We are satisfied with the soundness of this principle, and applying it to the facts of this case, it is-clear that as to all the plaintiffs the Stanly judgment must be considered to have been satisfied as of 17th September, 1866, or at all events as of October ninth following, at which time a sale of the *536personal property was actually made under the several executions—that issued upon this judgment being first in its levy, and entitled to the first satisfaction. If the parties to. these judgments had the right to rearrange, as between themselves, the order in which their respective judgments should be satisfied out of the fund produced by the sale, a question which we are not called upon to determine, they certainly could not be permitted to so rearrange them as to thereby work a damage or loss to the rights of others, who were not consenting thereto. Had the proceeds of the sale been first applied to the Stanly judgment, as the statute directed, that judgment would have been thereby satisfied in fact, and the liens of all the plaintiffs would, in that case, have been prior to all others upon the building and premises in question. But the attorney who represented the Stanly judgment directed that the fund be applied in part to satisfy other judgments junior to the liens of the plaintiffs. The effect of this, should it be permitted, would be to postpone the liens of the plaintiffs without their consent, and to confer upon other persons a priority to which they had in no other way become entitled. We are of opinion, therefore, that as against the claims of those of the plaintiffs whose liens attached subsequently to the 7th August, 1866, the judgment in favor of Stanly must be considered to have been satisfied by the levy and sale of the personal property.

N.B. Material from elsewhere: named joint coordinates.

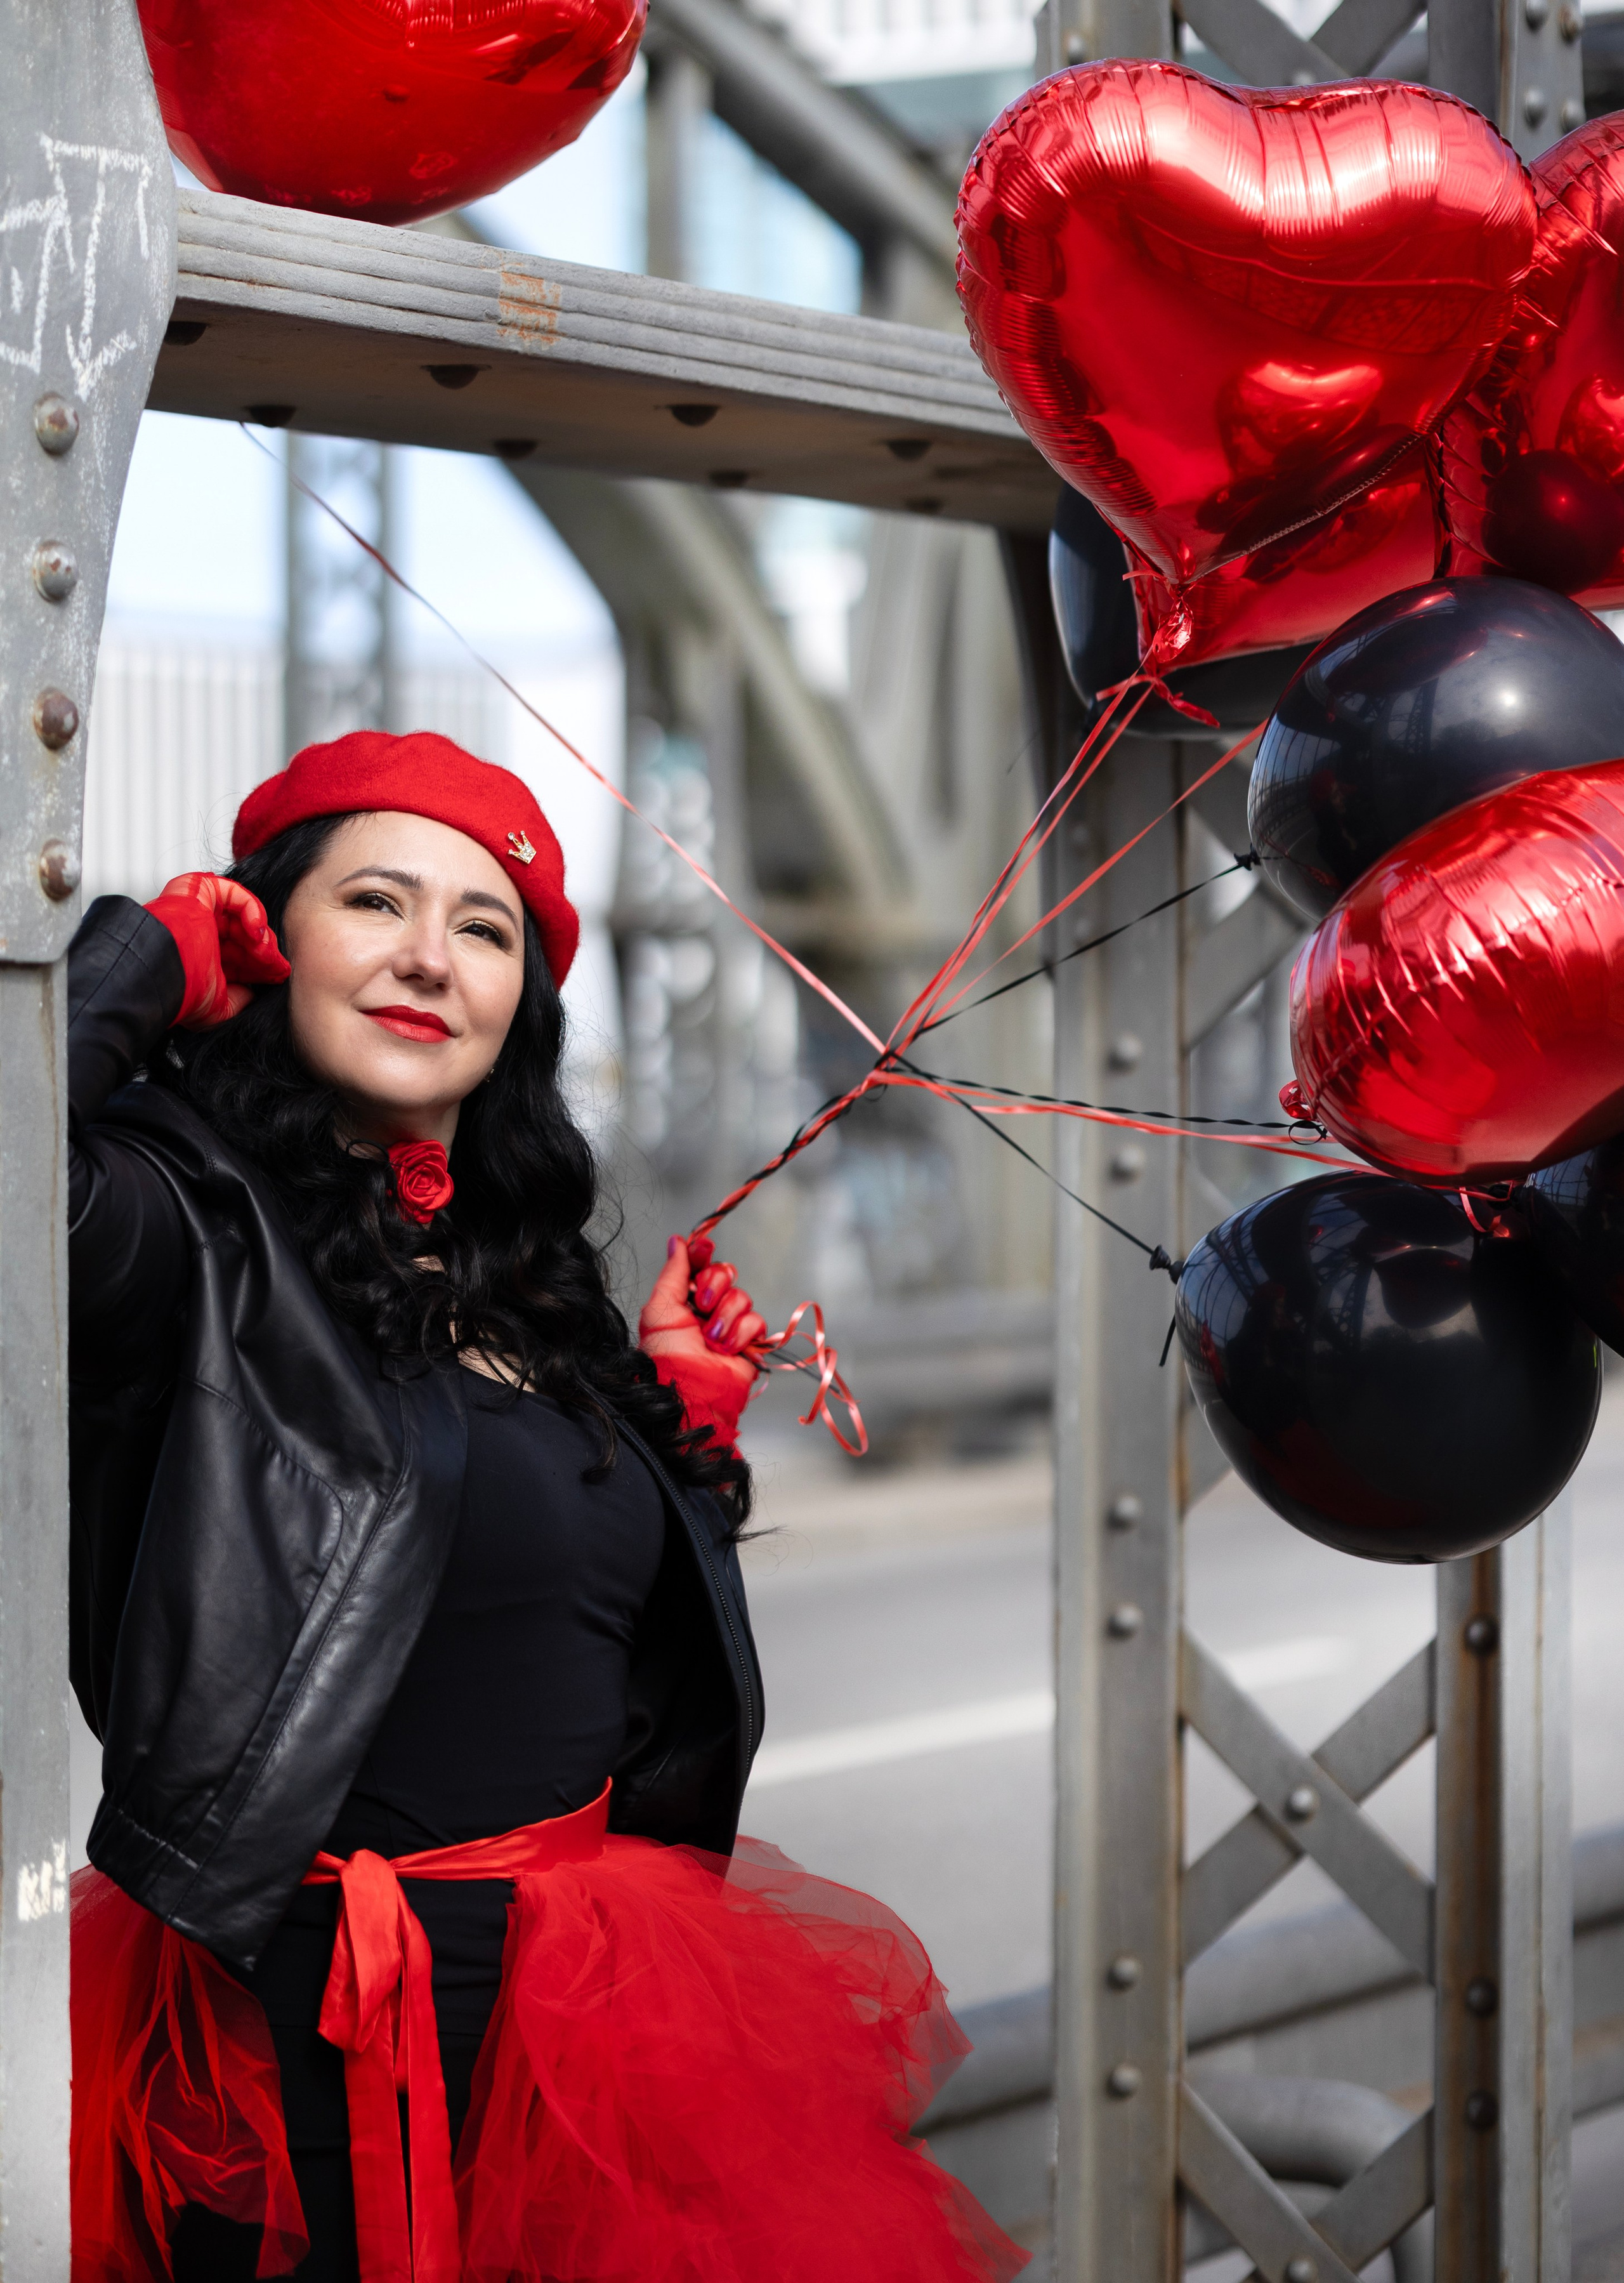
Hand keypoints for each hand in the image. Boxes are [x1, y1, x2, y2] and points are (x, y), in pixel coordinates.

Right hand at [144, 872, 289, 1030]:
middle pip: (242, 936)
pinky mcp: (195, 890)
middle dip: (264, 952)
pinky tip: (257, 931)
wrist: (161, 976)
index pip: (237, 955)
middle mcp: (196, 932)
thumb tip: (252, 994)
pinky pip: (233, 893)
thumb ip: (238, 1000)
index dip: (261, 965)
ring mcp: (195, 911)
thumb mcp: (218, 1008)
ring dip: (260, 935)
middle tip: (279, 967)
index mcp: (199, 957)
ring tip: (266, 952)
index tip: (278, 976)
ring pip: (239, 916)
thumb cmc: (182, 993)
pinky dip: (252, 909)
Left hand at [638, 1233, 767, 1448]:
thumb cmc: (667, 1355)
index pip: (699, 1265)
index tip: (703, 1246)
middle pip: (725, 1274)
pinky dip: (741, 1334)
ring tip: (711, 1339)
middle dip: (715, 1287)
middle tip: (702, 1305)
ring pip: (742, 1297)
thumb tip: (677, 1242)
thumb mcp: (660, 1308)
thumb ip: (674, 1272)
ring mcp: (729, 1325)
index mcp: (683, 1300)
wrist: (691, 1391)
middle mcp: (707, 1310)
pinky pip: (756, 1321)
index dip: (703, 1254)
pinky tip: (727, 1349)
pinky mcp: (748, 1342)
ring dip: (725, 1317)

It is apparent that the defendant Marsden was not really or in fact the purchaser at the sale of the premises under the Stanly judgment. The money paid upon that sale was of the assets of the copartnership of Searle and the defendant Green. Th# name of Marsden seems to have been used by the defendant Green with a view to embarrass the controversy by his introduction into the proceeding in the assumed character of a stranger, bidding and purchasing in good faith at a judicial sale, without notice of the circumstances touching the disposition of the moneys arising from *537the sale of the personal property, and as to whom, had he really occupied that position, a question more or less serious might have arisen as to the extent to which he would be entitled to be protected. The sale made nominally to Marsden was really made to the defendant Green, whose subsequent redemption from that sale, as a holder of a subsequent lien, was really a redemption from his own purchase, his attorney, and, therefore, he himself, having notice of all the facts which had occurred in reference to the application of the moneys realized by the sale of the personal property. He subsequently entered into possession of the premises under the Sheriff’s deed, obtained upon that redemption.

The decree, in so far as it fixes the defendants with a personal liability, cannot be supported. The defendants Reynolds and Washburn had been discharged from their liabilities by the proceeding in insolvency, and there is no personal claim established against the other defendants by the facts appearing in the case.

The decree is, therefore, reversed, and the cause remanded, with directions to render a decree not inconsistent with this opinion; the defendant Green to pay the costs of this appeal, and all the other costs accrued in this suit up to the rendition of the final decree upon the return of the cause to the Court below.

Mr. Justice Rhodes did not express an opinion.